— Okunacak metin —
******

Somut olayda; Davacı ile davalının dava dışı şirkette %50’şer oranında pay sahibi ortak oldukları davalı şirket müdürü hakkında “hizmet nedeni ile görevi kötüye kullanma” suçundan kamu davasının açıldığı, ifadesinde davalının para aldığını ancak bunu maaş olarak aldığını beyan ettiği anlaşılmakla, davacının tedbir talebinin tarafların menfaat dengeleri, tarafların ortağı olduğu şirketin faaliyetinin kısıtlanmasını sağlayıcı nitelikte bir tedbir kararı verilmesinin tarafların ortak menfaatlerini korumayacak olması sebepleri ile şirkete bir denetim kayyımı atanmasının yerinde olacağı kanaatine varılarak aşağıdaki şekilde kabulü uygun bulunup istinaf talebinin bu yönden kabulüne karar vermek gerekmiştir.
Sonuç olarak, davacı vekilinin istinaf başvurusunun 6100 Sayılı HMK’nın 353/1-b-2. maddesi gereğince esastan kabulüne, İlk Derece Mahkemesi kararının kaldırılmasına karar vermek gerekmiş ve aşağıdaki şekilde hüküm kurulmuştur.

******

— Gösterilen bilgiler —
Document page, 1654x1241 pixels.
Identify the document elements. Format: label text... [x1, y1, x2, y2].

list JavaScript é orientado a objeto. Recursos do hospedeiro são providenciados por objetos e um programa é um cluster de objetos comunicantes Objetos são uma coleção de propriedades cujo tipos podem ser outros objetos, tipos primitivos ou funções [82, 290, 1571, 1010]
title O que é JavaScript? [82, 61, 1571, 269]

******

— Verilen görev A —
Okunacak metne göre davacı ile davalı, dava dışı şirkette hangi oranda pay sahibidir?
— Verilen görev B —
Okunacak metinde şirkete neden denetim kayyımı atanmasının uygun bulunduğunu, metindeki gerekçeye dayanarak açıkla.
— Verilen görev C —
Okunacak metinde "Somut olayda" diye başlayan paragrafı, ana bilgilerini koruyarak kısa maddeler hâlinde yeniden yaz.
Buradaki malzemenin bu işle hiçbir ilgisi yok.

— Görev yanıtı A —
İkisi de %50'şer oranında pay sahibidir.

— Görev yanıtı B —
Şirketin faaliyetini kısıtlayan bir tedbir kararı, tarafların ortak menfaatlerini korumayacaktı. Bu yüzden tarafların menfaat dengeleri gözetildi ve şirkete denetim kayyımı atanması yerinde görüldü.

— Görev yanıtı C —
- Davacı ile davalı, dava dışı şirkette %50'şer paylı ortaktır.
- Davalı şirket müdürü hakkında "hizmet nedeni ile görevi kötüye kullanma" suçundan kamu davası açılmıştır.
- Davalı ifadesinde para aldığını, ancak bunu maaş olarak aldığını söylemiştir.
- Şirketin faaliyetini kısıtlayan bir tedbir, tarafların ortak menfaatlerini korumayacaktır.
- Bu nedenle şirkete denetim kayyımı atanması uygun görülmüştür.
- İstinaf talebi bu yönden kabul edilmiştir.